As various housing reform bills work their way through the lawmaking process in American state legislatures, several new legal challenges to local land use and zoning ordinances are simultaneously underway in state and federal courts. Among these courtroom efforts are challenges to occupancy restrictions, short-term rental bans, inclusionary zoning and single-family zoning itself.
On May 9, 2023, the Pacific Legal Foundation filed a complaint on behalf of two plaintiffs in the United States District Court for the District of Kansas challenging a City of Shawnee ordinance (Ordinance No. 3419) which prohibits more than three unrelated adults from living together in a single residence. These limits, often adopted by localities as a means of excluding student renters or other groups of persons who are perceived as subverting the proper purpose of the so-called single-family home, are challenged by the plaintiffs as a violation of the constitutional right of free association and specifically the right to select and establish a household. The lawsuit also alleges that the ordinance violates equal protection and is beyond the scope of Kansas’ zoning enabling act (K.S.A. 12-741 et seq.), which does not authorize cities to regulate persons based upon blood or legal relationship.
In Nevada, the Clark County District Court on February 16, 2023 issued a preliminary injunction blocking Clark County from implementing and enforcing certain sections of its short-term rental ban (Clark County Code, Title 7, Chapter 7.100, Sections 7.100.110-.260). The lawsuit, filed by the Greater Las Vegas Short Term Rental Association, alleges among other things that the ordinance is arbitrary and capricious, reads as unconstitutionally vague, infringes on free association and effects a taking of property. That ruling has now been appealed to the Supreme Court of Nevada.
On December 15, 2022, the Institute for Justice commenced a lawsuit on behalf of a Seattle homeowner in the United States District Court for the Western District of Washington challenging the City of Seattle’s mandatory housing affordability program (Seattle Municipal Code §§ 23.58C.005–.055), which conditions the issuance of building permits on either a cash payment or the construction of below-market rental units (so-called “affordable housing”). The plaintiff, who was required to pay $77,000 into Seattle’s housing fund as a condition of building four dwelling units on her property if deed-restricted units were not constructed, claims that her proposed project has no nexus with the need for subsidized housing in the city. The complaint may understate the lack of a nexus, however, as a recent study from the NYU Furman Center finds that new construction actually fell in the areas covered by Seattle’s program. By reducing the supply of new housing, the program may have exacerbated Seattle’s housing shortage. A project such as the plaintiff’s, by contrast, would have lessened pressure on rents by contributing to Seattle’s private housing supply.

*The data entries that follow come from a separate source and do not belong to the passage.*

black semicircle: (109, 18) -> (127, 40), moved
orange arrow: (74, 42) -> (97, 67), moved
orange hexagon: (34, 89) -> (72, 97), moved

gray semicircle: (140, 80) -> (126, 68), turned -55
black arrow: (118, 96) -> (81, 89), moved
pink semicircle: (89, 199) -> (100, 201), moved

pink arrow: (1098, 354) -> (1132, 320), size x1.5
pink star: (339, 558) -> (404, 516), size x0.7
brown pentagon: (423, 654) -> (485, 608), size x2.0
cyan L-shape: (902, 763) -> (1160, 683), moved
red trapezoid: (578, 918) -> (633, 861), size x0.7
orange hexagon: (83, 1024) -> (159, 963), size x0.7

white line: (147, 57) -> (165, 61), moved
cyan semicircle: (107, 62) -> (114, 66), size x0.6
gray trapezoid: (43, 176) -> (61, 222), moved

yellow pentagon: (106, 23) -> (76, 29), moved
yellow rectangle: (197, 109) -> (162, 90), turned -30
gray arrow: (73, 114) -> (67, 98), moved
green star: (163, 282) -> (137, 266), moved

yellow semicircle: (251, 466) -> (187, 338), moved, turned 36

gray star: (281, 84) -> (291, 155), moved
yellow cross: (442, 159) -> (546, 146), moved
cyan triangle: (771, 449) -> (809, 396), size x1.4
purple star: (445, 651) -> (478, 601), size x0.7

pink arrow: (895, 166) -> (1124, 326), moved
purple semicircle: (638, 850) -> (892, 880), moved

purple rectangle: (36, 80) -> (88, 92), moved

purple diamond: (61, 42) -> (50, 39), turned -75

Perhaps the widest-ranging legal challenge is in Connecticut, where on August 30, 2022 several plaintiffs challenged certain zoning ordinances of the Town of Woodbridge which ban more than one dwelling unit in a single structure (multifamily housing) in all areas of the town not served by public water or sewer. In essence, the suit challenges the “single-family” zoning category which has been central to American zoning practice for nearly a century. In support of their argument, plaintiffs claim that the ordinances violate Connecticut’s zoning enabling act (Conn. Gen. Stat. § 8-2), which was amended in 2021 to encompass a wider range of housing objectives including addressing housing disparities and considering regional planning goals. The plaintiffs also contend that the ordinances violate the Connecticut Fair Housing Act (Conn. Gen. Stat. § 46a-64c) and are contrary to public health, safety and the general welfare under the Connecticut Constitution, as they impede housing supply, do not serve legitimate health objectives and contribute to segregation by race and income. The case, originally pending in New Haven superior court, has been transferred to the land use litigation docket in Hartford where it is awaiting conference.
Not all current zoning lawsuits are challenging exclusionary practices. On April 20, 2023, a group of plaintiffs filed suit in Arlington Circuit Court to challenge Arlington County’s so-called “missing middle” amendments to the Arlington County Zoning Ordinance and General Land Use Plan which permit multifamily housing in certain zones previously limited to single-family dwellings. The amendments, passed in March and with an effective date of July 1, 2023, limit multifamily permits in the specified zones to a total 58 per year until 2028. The lawsuit, clocking in at a prolix 162 pages, alleges that the amendments were procedurally deficient despite the legislative process having spanned more than two years of study and debate.